The originating authors conducted a literature search to develop a database of publications categorized by discipline or field of study: toxicology, epidemiology, exposure, and gene-environment interaction. The literature search relied on standard search engines such as Web of Science and Google Scholar, and the search strategy focused on toxicants known to disrupt lipid pathways in organisms, and diet studies with elevated levels of lipids. The originating authors reviewed references from individual citations to identify additional studies not captured through the literature search itself. They then included all relevant publications through 2023. Only studies focused primarily on developmental or neurotoxic endpoints were included; those focused on carcinogenesis or other systemic effects were not included unless there was a particular relevance to a neurotoxic or developmental outcome.

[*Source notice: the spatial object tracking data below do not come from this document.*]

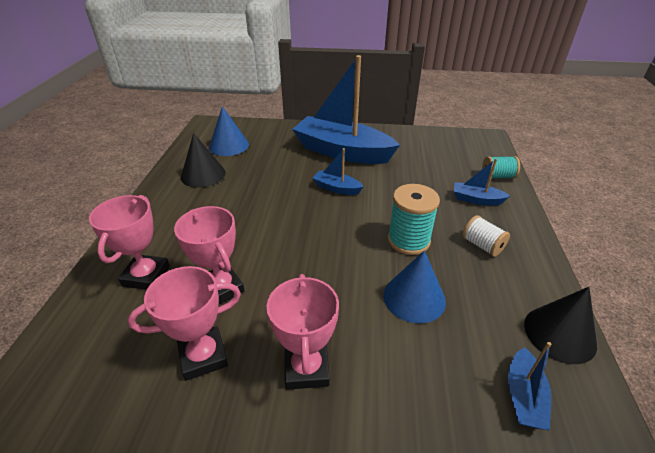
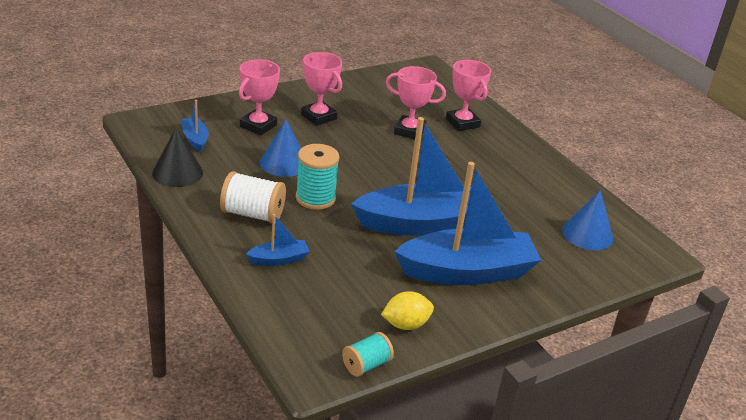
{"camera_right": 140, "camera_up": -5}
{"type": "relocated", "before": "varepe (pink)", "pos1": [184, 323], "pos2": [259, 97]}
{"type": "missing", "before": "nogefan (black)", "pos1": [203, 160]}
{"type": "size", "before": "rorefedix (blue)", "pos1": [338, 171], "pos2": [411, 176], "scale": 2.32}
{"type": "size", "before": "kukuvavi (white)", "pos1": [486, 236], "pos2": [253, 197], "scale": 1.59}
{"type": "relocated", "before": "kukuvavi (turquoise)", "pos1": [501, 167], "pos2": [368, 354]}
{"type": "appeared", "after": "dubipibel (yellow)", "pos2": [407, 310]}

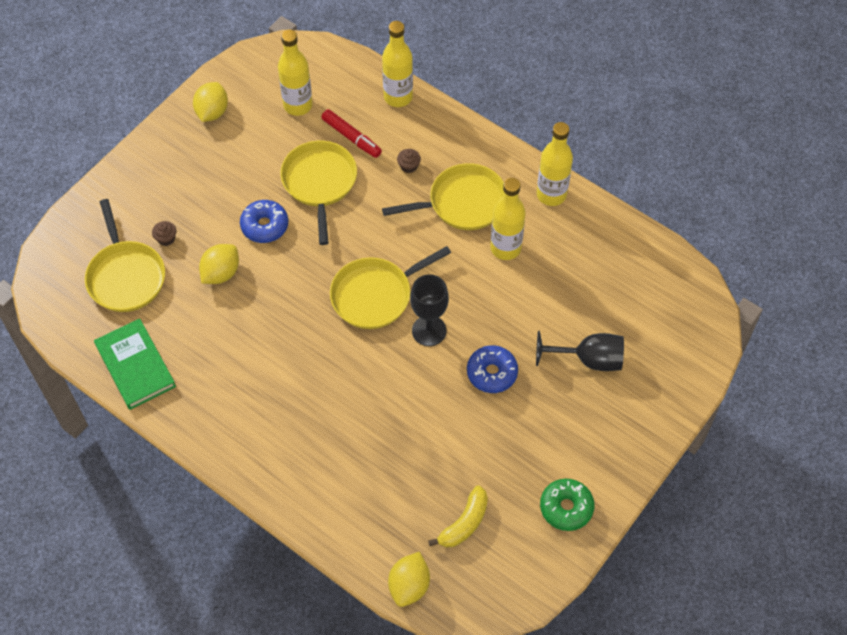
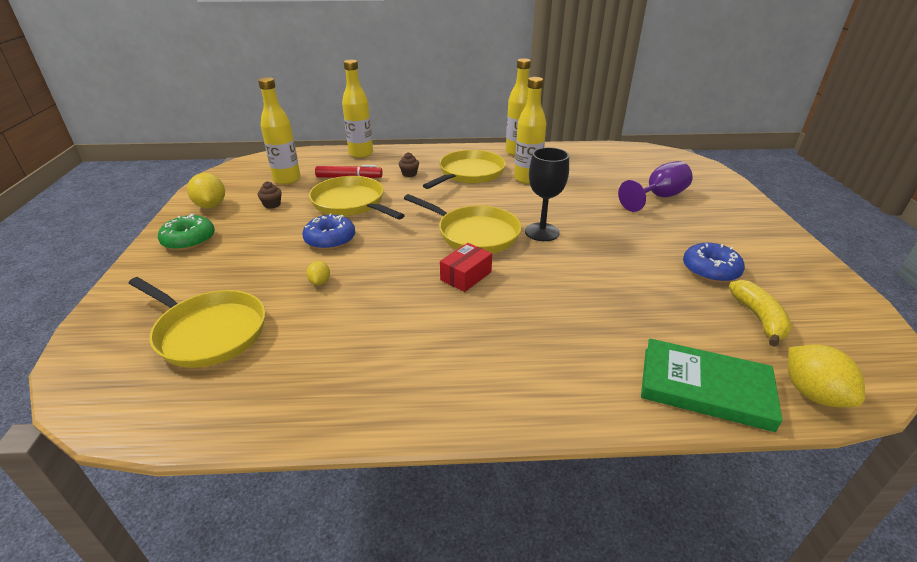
{"camera_right": -40, "camera_up": -25}
{"type": "relocated", "before": "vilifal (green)", "pos1": [135, 364], "pos2": [711, 385]}
{"type": "relocated", "before": "pukeni (brown)", "pos1": [164, 233], "pos2": [270, 195]}
{"type": "size", "before": "dubipibel (yellow)", "pos1": [219, 264], "pos2": [318, 273], "scale": 0.54}
{"type": "spun", "before": "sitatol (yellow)", "pos1": [390, 287], "pos2": [463, 223], "turn": -75}
{"type": "relocated", "before": "lererol (blue)", "pos1": [492, 369], "pos2": [714, 263]}
{"type": "colour", "before": "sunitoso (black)", "after": "sunitoso (purple)", "pos1": [580, 351], "pos2": [655, 186]}
{"type": "relocated", "before": "lererol (green)", "pos1": [567, 505], "pos2": [186, 232]}
{"type": "appeared", "after": "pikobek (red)", "pos2": [466, 267]}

The scope of the aforementioned EPA project was limited to re-representing the AOP(s) as presented in the originating publication. The literature used to support this AOP and its constituent pages began with the originating publication and followed to the primary, secondary, and tertiary works cited therein. KE and KER page creation and re-use was determined using Handbook principles where page re-use was preferred.  

The authors of AOP 528 also referred to existing AOP-wiki content on disruption of steroidogenesis pathways, especially work by Gary Klinefelter (ex. AOP 70, 71).  We found existing Adverse Outcome Pathway content documented different series of key events then the pathways provided by Palermo et al. (2021), and therefore initiated AOP 528 and updated existing AOP-wiki key events when available.  

Bogatcheva, N.V., Truong, A., Feng, S., Engel, W., Adham, I.M., and Agoulnik, A.I.  2003.  GREAT/LGR8 Is the Only Receptor for Insulin-Like 3 Peptide.  Molecular Endocrinology 17(12):2639–2646.

Drake, A.J., van den Driesche, S., Scott, H.M., Hutchinson, G.R., Seckl, J.R. and Sharpe, R.M.  2009.  Glucocorticoids Amplify Dibutyl Phthalate-Induced Disruption of Testosterone Production and Male Reproductive Development.  Endocrinology 150(11): 5055–5064.

Kaftanovskaya, E.M., Feng, S., Huang, Z., Tan, Y., Barbara, A.M., Kaur, S., Troung, A., Gorlov, I.P., and Agoulnik, A.I.  2011.  Suppression of Insulin-Like3 Receptor Reveals the Role of β-Catenin and Notch Signaling in Gubernaculum Development.  Molecular Endocrinology 25: 170–183.

Nef, S. and Parada, L.F.  1999.  Cryptorchidism in mice mutant for Insl3.  Nature Genetics 22: 295-299.

Palermo, C.M., Foreman, J.E., Wikoff, D.S., and Lea, I.  2021.  Development of a putative adverse outcome pathway network for male rat reproductive tract abnormalities with specific considerations for the androgen sensitive window of development.  Current Research in Toxicology 2: 254–271.

Wilson, V.S., Howdeshell, K.L., Lambright, C.S., Furr, J., and Gray, Jr., L.E.  2007.  Differential expression of the phthalate syndrome in male Sprague–Dawley and Wistar rats after in utero DEHP exposure.  Toxicology Letters 170: 177–184.

Zimmermann, S., Steding, G., Emmen, J.M.A., Brinkmann, A.O., Nayernia, K., Holstein, A.F., Engel, W., and Adham, I.M.  1999.  Targeted Disruption of the Insl3 Gene Causes Bilateral Cryptorchidism.  Molecular Endocrinology 13(5): 681-691.